## Directive:
Reproduce the notebook excerpt on exporting results to JSON in full, character for character.

## Passage provided:

━━━━━━

If you want to save the results to a JSON file (similar to the original script), run this cell:

In [None]:
# Export results to JSON (optional)
output_results = {
    "baseline": [
        {"id": row["id"], "decision": row["decision"], "error": bool(row["error"])}
        for _, row in baseline_df.iterrows()
    ],
    "proposed": [
        {"id": row["id"], "decision": row["decision"], "error": bool(row["error"])}
        for _, row in proposed_df.iterrows()
    ]
}

# Pretty print the JSON results
print("Results in JSON format:")
print(json.dumps(output_results, indent=2))

# Uncomment the next lines to save to file
# with open("method_out.json", "w") as f:
#     json.dump(output_results, f, indent=2)
# print("\nResults saved to method_out.json")

## Interactive Experimentation

Try modifying the controller parameters and re-running the experiment to see how it affects performance:

In [None]:
# Experiment with different parameters
def experiment_with_params(epsilon_target=0.10, delta=0.05, hysteresis=0.05):
    """Run experiment with custom parameters."""
    print(f"Testing with epsilon_target={epsilon_target}, delta={delta}, hysteresis={hysteresis}")
    
    # Create controller with custom parameters
    custom_controller = DKWController(
        epsilon_target=epsilon_target,
        delta=delta,
        hysteresis=hysteresis
    )

━━━━━━

Dataset excerpts
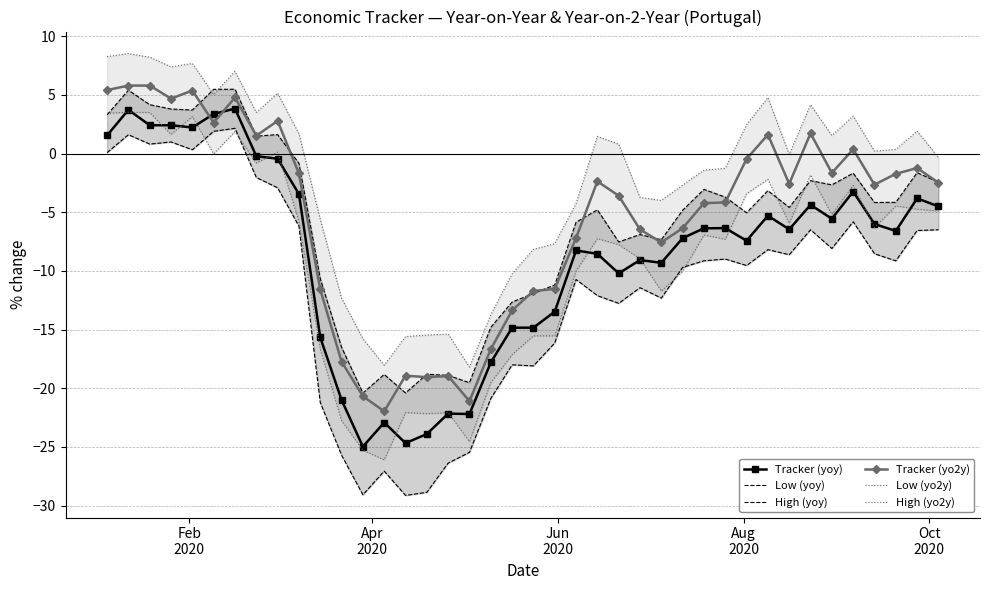

How many times do Tracker (yoy) and Low (yo2y) cross each other?

15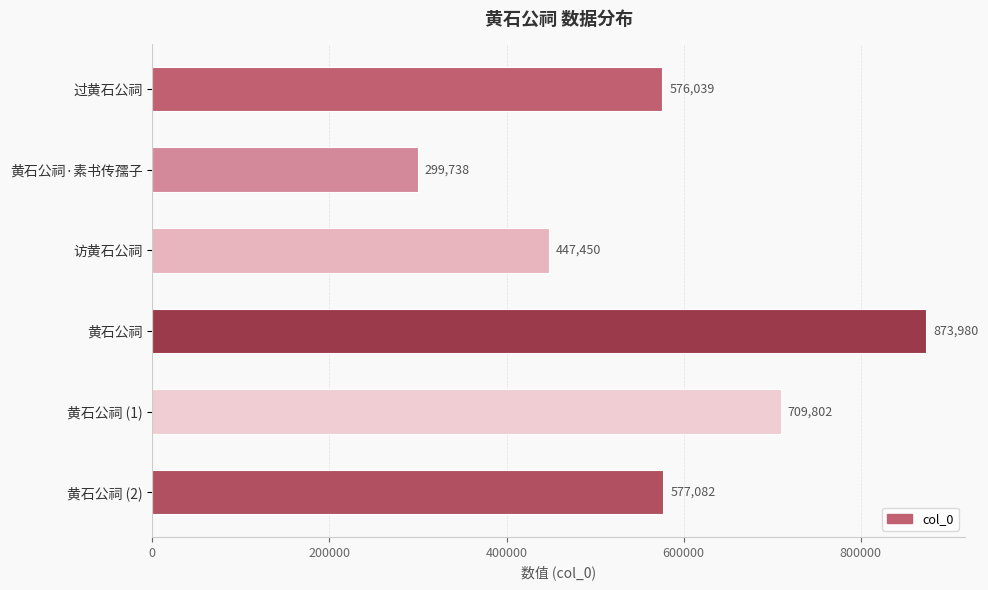

Where is the data nearest to the value 586859?

黄石公祠 (2)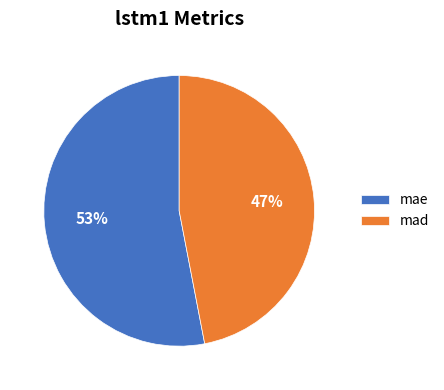

The mad slice represents 47% of the pie. True or false?

True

━━━━━━

## Expected answer:
If you want to save the results to a JSON file (similar to the original script), run this cell:

In [None]:
# Export results to JSON (optional)
output_results = {
    "baseline": [
        {"id": row["id"], "decision": row["decision"], "error": bool(row["error"])}
        for _, row in baseline_df.iterrows()
    ],
    "proposed": [
        {"id": row["id"], "decision": row["decision"], "error": bool(row["error"])}
        for _, row in proposed_df.iterrows()
    ]
}

# Pretty print the JSON results
print("Results in JSON format:")
print(json.dumps(output_results, indent=2))

# Uncomment the next lines to save to file
# with open("method_out.json", "w") as f:
#     json.dump(output_results, f, indent=2)
# print("\nResults saved to method_out.json")

## Interactive Experimentation

Try modifying the controller parameters and re-running the experiment to see how it affects performance:

In [None]:
# Experiment with different parameters
def experiment_with_params(epsilon_target=0.10, delta=0.05, hysteresis=0.05):
    """Run experiment with custom parameters."""
    print(f"Testing with epsilon_target={epsilon_target}, delta={delta}, hysteresis={hysteresis}")
    
    # Create controller with custom parameters
    custom_controller = DKWController(
        epsilon_target=epsilon_target,
        delta=delta,
        hysteresis=hysteresis
    )